-- Task to carry out --
Down to the last line, reproduce the data that follows, but skip the pictures.

Information shown Start Marker

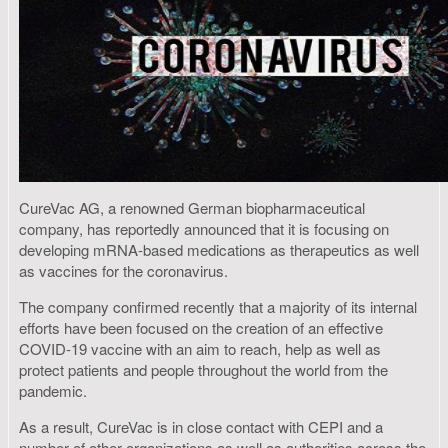
CureVac AG, a renowned German biopharmaceutical
company, has reportedly announced that it is focusing on
developing mRNA-based medications as therapeutics as well
as vaccines for the coronavirus.
The company confirmed recently that a majority of its internal
efforts have been focused on the creation of an effective
COVID-19 vaccine with an aim to reach, help as well as
protect patients and people throughout the world from the
pandemic.
As a result, CureVac is in close contact with CEPI and a
number of other organizations as well as authorities across the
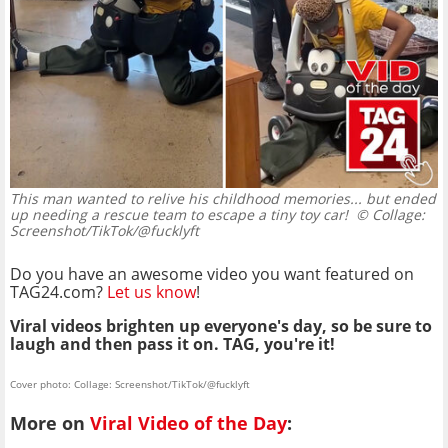
This man wanted to relive his childhood memories... but ended
up needing a rescue team to escape a tiny toy car!
© Collage:
Screenshot/TikTok/@fucklyft
Do you have an awesome video you want featured on
TAG24.com?
Let us know
!
Viral videos brighten up everyone's day, so be sure to
laugh and then pass it on. TAG, you're it!
Cover photo: Collage: Screenshot/TikTok/@fucklyft
More on
Viral Video of the Day
:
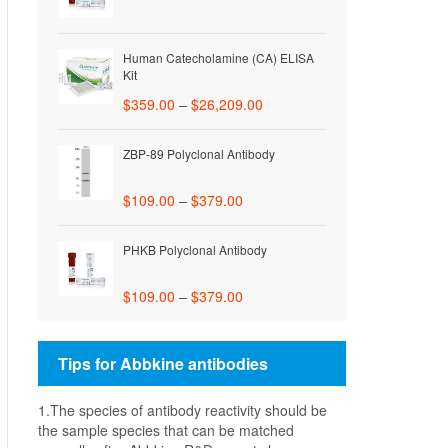
Human Catecholamine (CA) ELISA
Kit
$
359.00
–
$
26,209.00
ZBP-89 Polyclonal Antibody
$
109.00
–
$
379.00
PHKB Polyclonal Antibody
$
109.00
–
$
379.00
Tips for Abbkine antibodies
1.The species of antibody reactivity should be
the sample species that can be matched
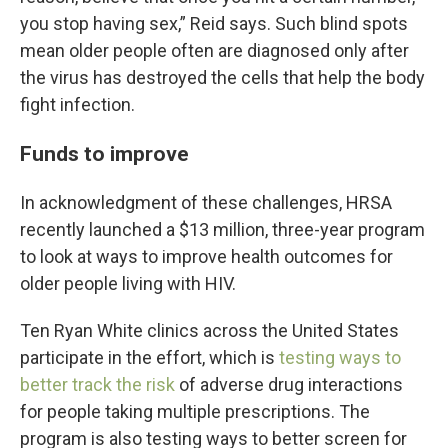
you stop having sex,” Reid says. Such blind spots
mean older people often are diagnosed only after
the virus has destroyed the cells that help the body
fight infection.
Funds to improve
In acknowledgment of these challenges, HRSA
recently launched a $13 million, three-year program
to look at ways to improve health outcomes for
older people living with HIV.
Ten Ryan White clinics across the United States
participate in the effort, which is
testing ways to
better track the risk
of adverse drug interactions
for people taking multiple prescriptions. The
program is also testing ways to better screen for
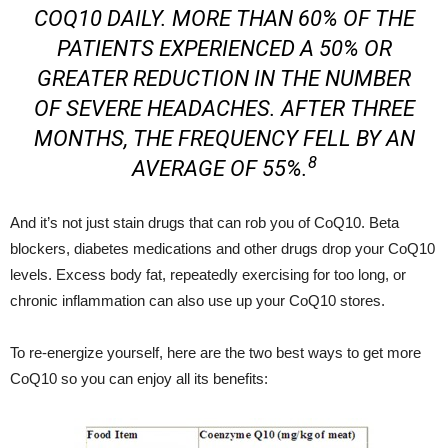
COQ10 DAILY. MORE THAN 60% OF THE
PATIENTS EXPERIENCED A 50% OR
GREATER REDUCTION IN THE NUMBER
OF SEVERE HEADACHES. AFTER THREE
MONTHS, THE FREQUENCY FELL BY AN
8
AVERAGE OF 55%.
And it’s not just stain drugs that can rob you of CoQ10. Beta
blockers, diabetes medications and other drugs drop your CoQ10
levels. Excess body fat, repeatedly exercising for too long, or
chronic inflammation can also use up your CoQ10 stores.
To re-energize yourself, here are the two best ways to get more
CoQ10 so you can enjoy all its benefits:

Information shown End Marker

-- Problem solution --
CureVac AG, a renowned German biopharmaceutical
company, has reportedly announced that it is focusing on
developing mRNA-based medications as therapeutics as well
as vaccines for the coronavirus.
The company confirmed recently that a majority of its internal
efforts have been focused on the creation of an effective
COVID-19 vaccine with an aim to reach, help as well as
protect patients and people throughout the world from the
pandemic.
As a result, CureVac is in close contact with CEPI and a
number of other organizations as well as authorities across the
This man wanted to relive his childhood memories... but ended
up needing a rescue team to escape a tiny toy car!
© Collage:
Screenshot/TikTok/@fucklyft
Do you have an awesome video you want featured on
TAG24.com?
Let us know
!
Viral videos brighten up everyone's day, so be sure to
laugh and then pass it on. TAG, you're it!
Cover photo: Collage: Screenshot/TikTok/@fucklyft
More on
Viral Video of the Day
:
Human Catecholamine (CA) ELISA
Kit
$
359.00
–
$
26,209.00
ZBP-89 Polyclonal Antibody
$
109.00
–
$
379.00
PHKB Polyclonal Antibody
$
109.00
–
$
379.00
Tips for Abbkine antibodies
1.The species of antibody reactivity should be
the sample species that can be matched
you stop having sex,” Reid says. Such blind spots
mean older people often are diagnosed only after
the virus has destroyed the cells that help the body
fight infection.
Funds to improve
In acknowledgment of these challenges, HRSA
recently launched a $13 million, three-year program
to look at ways to improve health outcomes for
older people living with HIV.
Ten Ryan White clinics across the United States
participate in the effort, which is
testing ways to
better track the risk
of adverse drug interactions
for people taking multiple prescriptions. The
program is also testing ways to better screen for
COQ10 DAILY. MORE THAN 60% OF THE
PATIENTS EXPERIENCED A 50% OR
GREATER REDUCTION IN THE NUMBER
OF SEVERE HEADACHES. AFTER THREE
MONTHS, THE FREQUENCY FELL BY AN
8
AVERAGE OF 55%.
And it’s not just stain drugs that can rob you of CoQ10. Beta
blockers, diabetes medications and other drugs drop your CoQ10
levels. Excess body fat, repeatedly exercising for too long, or
chronic inflammation can also use up your CoQ10 stores.
To re-energize yourself, here are the two best ways to get more
CoQ10 so you can enjoy all its benefits:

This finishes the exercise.